De grote deur achter in de zaal zwaait open. Een rij agenten stapt binnen, hun uniformen als schilden van orde opzichtig om hun lijf gespannen, de wapenstok in de hand. Ze kijken grimmig en vastberaden om zich heen, klaar om toe te slaan.
‘Wachters,’ spreekt de man hen toe, ’er vindt hier een groot onheil plaats. Jullie als behoeders van de openbare orde vraag ik ons te beschermen tegen elke vijandigheid in deze zaal. Hier is iemand die ideeën uitdraagt die tegenovergesteld zijn aan de werkelijkheid. In vroegere tijden werd zo iemand tot ketter verklaard en op de brandstapel gegooid. Dat is natuurlijk niet meer van deze tijd, maar wel wil ik jullie erop wijzen dat een dergelijk iemand uit onze democratie geweerd moet worden. Denkt u ook aan uw eigen kinderen, wanneer u die hebt. Die wilt u toch niet met dit soort gevaarlijke onzin zien opgroeien? Daarom, zie deze man en neem hem mee. In het gevang met hem.’
De dienders stormen met veel kabaal vooruit, gooien een paar stoelen omver. De voorste man, aan de rits medailles op zijn borst te zien de leider van het spul, heeft de handboeien al tevoorschijn gehaald. Hij steekt zijn arm omhoog en gebaart tot kalmte.
‘Wie van de twee is het, de rechter?’
Even is er verwarring in de zaal. Een paar agenten trommelen met hun vingers op het houten hek van de publieke tribune. Anderen porren elkaar in de rug. Eén agent heeft zelfs zijn pistool getrokken
‘Nee, de linker,’ beduidt de man. ‘Neem hem mee, sluit hem op en laat ik hem nooit meer in mijn leven terugzien.’

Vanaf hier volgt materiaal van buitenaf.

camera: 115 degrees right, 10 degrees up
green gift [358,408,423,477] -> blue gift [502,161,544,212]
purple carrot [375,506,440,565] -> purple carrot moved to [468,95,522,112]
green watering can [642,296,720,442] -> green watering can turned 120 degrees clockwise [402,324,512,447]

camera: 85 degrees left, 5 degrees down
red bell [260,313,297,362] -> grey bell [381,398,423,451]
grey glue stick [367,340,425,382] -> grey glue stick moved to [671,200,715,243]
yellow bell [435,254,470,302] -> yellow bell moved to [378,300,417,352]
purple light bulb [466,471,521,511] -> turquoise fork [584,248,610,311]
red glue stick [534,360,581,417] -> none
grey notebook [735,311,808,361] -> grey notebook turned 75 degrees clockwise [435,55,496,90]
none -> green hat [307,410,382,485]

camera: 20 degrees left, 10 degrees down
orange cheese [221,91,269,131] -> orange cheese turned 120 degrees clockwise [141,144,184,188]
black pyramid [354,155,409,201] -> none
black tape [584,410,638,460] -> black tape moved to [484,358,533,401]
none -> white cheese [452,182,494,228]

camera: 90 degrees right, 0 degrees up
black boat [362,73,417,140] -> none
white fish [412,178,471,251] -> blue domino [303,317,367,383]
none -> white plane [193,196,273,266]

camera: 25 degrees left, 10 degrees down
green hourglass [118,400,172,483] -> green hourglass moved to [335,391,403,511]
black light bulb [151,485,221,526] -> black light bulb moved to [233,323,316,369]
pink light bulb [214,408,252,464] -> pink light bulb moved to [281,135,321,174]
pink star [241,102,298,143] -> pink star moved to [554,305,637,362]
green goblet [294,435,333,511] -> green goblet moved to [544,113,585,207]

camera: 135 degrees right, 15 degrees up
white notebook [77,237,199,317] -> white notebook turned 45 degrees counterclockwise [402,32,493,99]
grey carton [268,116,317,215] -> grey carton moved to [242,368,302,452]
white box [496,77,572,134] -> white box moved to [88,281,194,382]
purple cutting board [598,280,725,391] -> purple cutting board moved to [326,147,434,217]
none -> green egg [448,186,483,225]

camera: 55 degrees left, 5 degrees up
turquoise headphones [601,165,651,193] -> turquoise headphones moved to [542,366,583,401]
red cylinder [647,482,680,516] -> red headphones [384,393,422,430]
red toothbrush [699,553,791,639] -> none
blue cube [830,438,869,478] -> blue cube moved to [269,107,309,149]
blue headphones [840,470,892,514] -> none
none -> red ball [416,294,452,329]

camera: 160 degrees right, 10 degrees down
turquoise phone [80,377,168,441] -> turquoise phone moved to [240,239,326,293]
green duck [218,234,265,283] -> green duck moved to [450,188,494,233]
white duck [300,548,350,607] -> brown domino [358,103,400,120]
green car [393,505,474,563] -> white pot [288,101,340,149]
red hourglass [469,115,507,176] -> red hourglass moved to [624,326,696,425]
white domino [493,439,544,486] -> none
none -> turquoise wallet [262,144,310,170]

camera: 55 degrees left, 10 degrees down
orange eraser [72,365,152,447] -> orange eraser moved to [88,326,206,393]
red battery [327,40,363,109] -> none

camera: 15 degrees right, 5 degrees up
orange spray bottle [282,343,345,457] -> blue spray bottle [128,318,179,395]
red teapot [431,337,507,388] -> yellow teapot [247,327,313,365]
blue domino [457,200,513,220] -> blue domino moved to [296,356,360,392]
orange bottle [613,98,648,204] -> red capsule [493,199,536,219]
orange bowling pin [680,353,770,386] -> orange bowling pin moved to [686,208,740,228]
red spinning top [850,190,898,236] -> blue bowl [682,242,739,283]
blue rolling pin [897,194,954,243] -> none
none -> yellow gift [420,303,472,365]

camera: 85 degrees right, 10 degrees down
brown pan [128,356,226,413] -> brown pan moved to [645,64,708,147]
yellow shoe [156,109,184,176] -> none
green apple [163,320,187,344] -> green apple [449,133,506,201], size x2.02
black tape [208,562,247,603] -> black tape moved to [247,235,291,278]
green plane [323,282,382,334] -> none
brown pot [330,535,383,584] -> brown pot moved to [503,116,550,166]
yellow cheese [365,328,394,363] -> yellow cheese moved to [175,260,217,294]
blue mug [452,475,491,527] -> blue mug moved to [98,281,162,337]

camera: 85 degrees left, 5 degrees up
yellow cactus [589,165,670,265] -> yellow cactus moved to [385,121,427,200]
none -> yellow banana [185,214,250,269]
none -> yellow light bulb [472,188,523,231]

De voorste agenten lopen op de griffier toe, draaien zijn arm hardhandig op zijn rug en slaan hem in de boeien. Zonder weerstand te bieden wordt hij afgevoerd, met uitpuilende ogen van verbazing en zijn mond wijd open. Zijn bril belandt in alle tumult op de grond, wordt door zware laarzen vertrapt. Het publiek springt op en juicht. Een man met een geruit overhemd roept luidkeels dat er eindelijk rechtvaardigheid geschiedt. Een pubermeisje met een megafoon beweert zelfs dat de revolutie is begonnen. Handen klappen, voeten stampen. De jongeman wordt door een paar sterke handen opgetild en als een held de zaal uitgedragen. Een paar onverlaten hangen in het voorbijgaan het staatsieportret van de koning ondersteboven. Vanaf nu gelden andere regels.
In de zaal zelf kijkt de rechter vanachter zijn desk onzeker rond. De woorden van de beklaagde dansen nog als schaduwen van vrije geesten voor zijn ogen. Als vliegen probeert hij ze van zich af te slaan, maar het is slechts lucht waar hij met zijn hand doorheen maait.
Hij pakt zijn papieren en stopt die in zijn binnenzak. Een laatste schichtige blik. Dan draait hij zich om. Niemand die het in de gaten heeft. Zelfs het dichtslaan van de grote stalen deur wordt niet opgemerkt.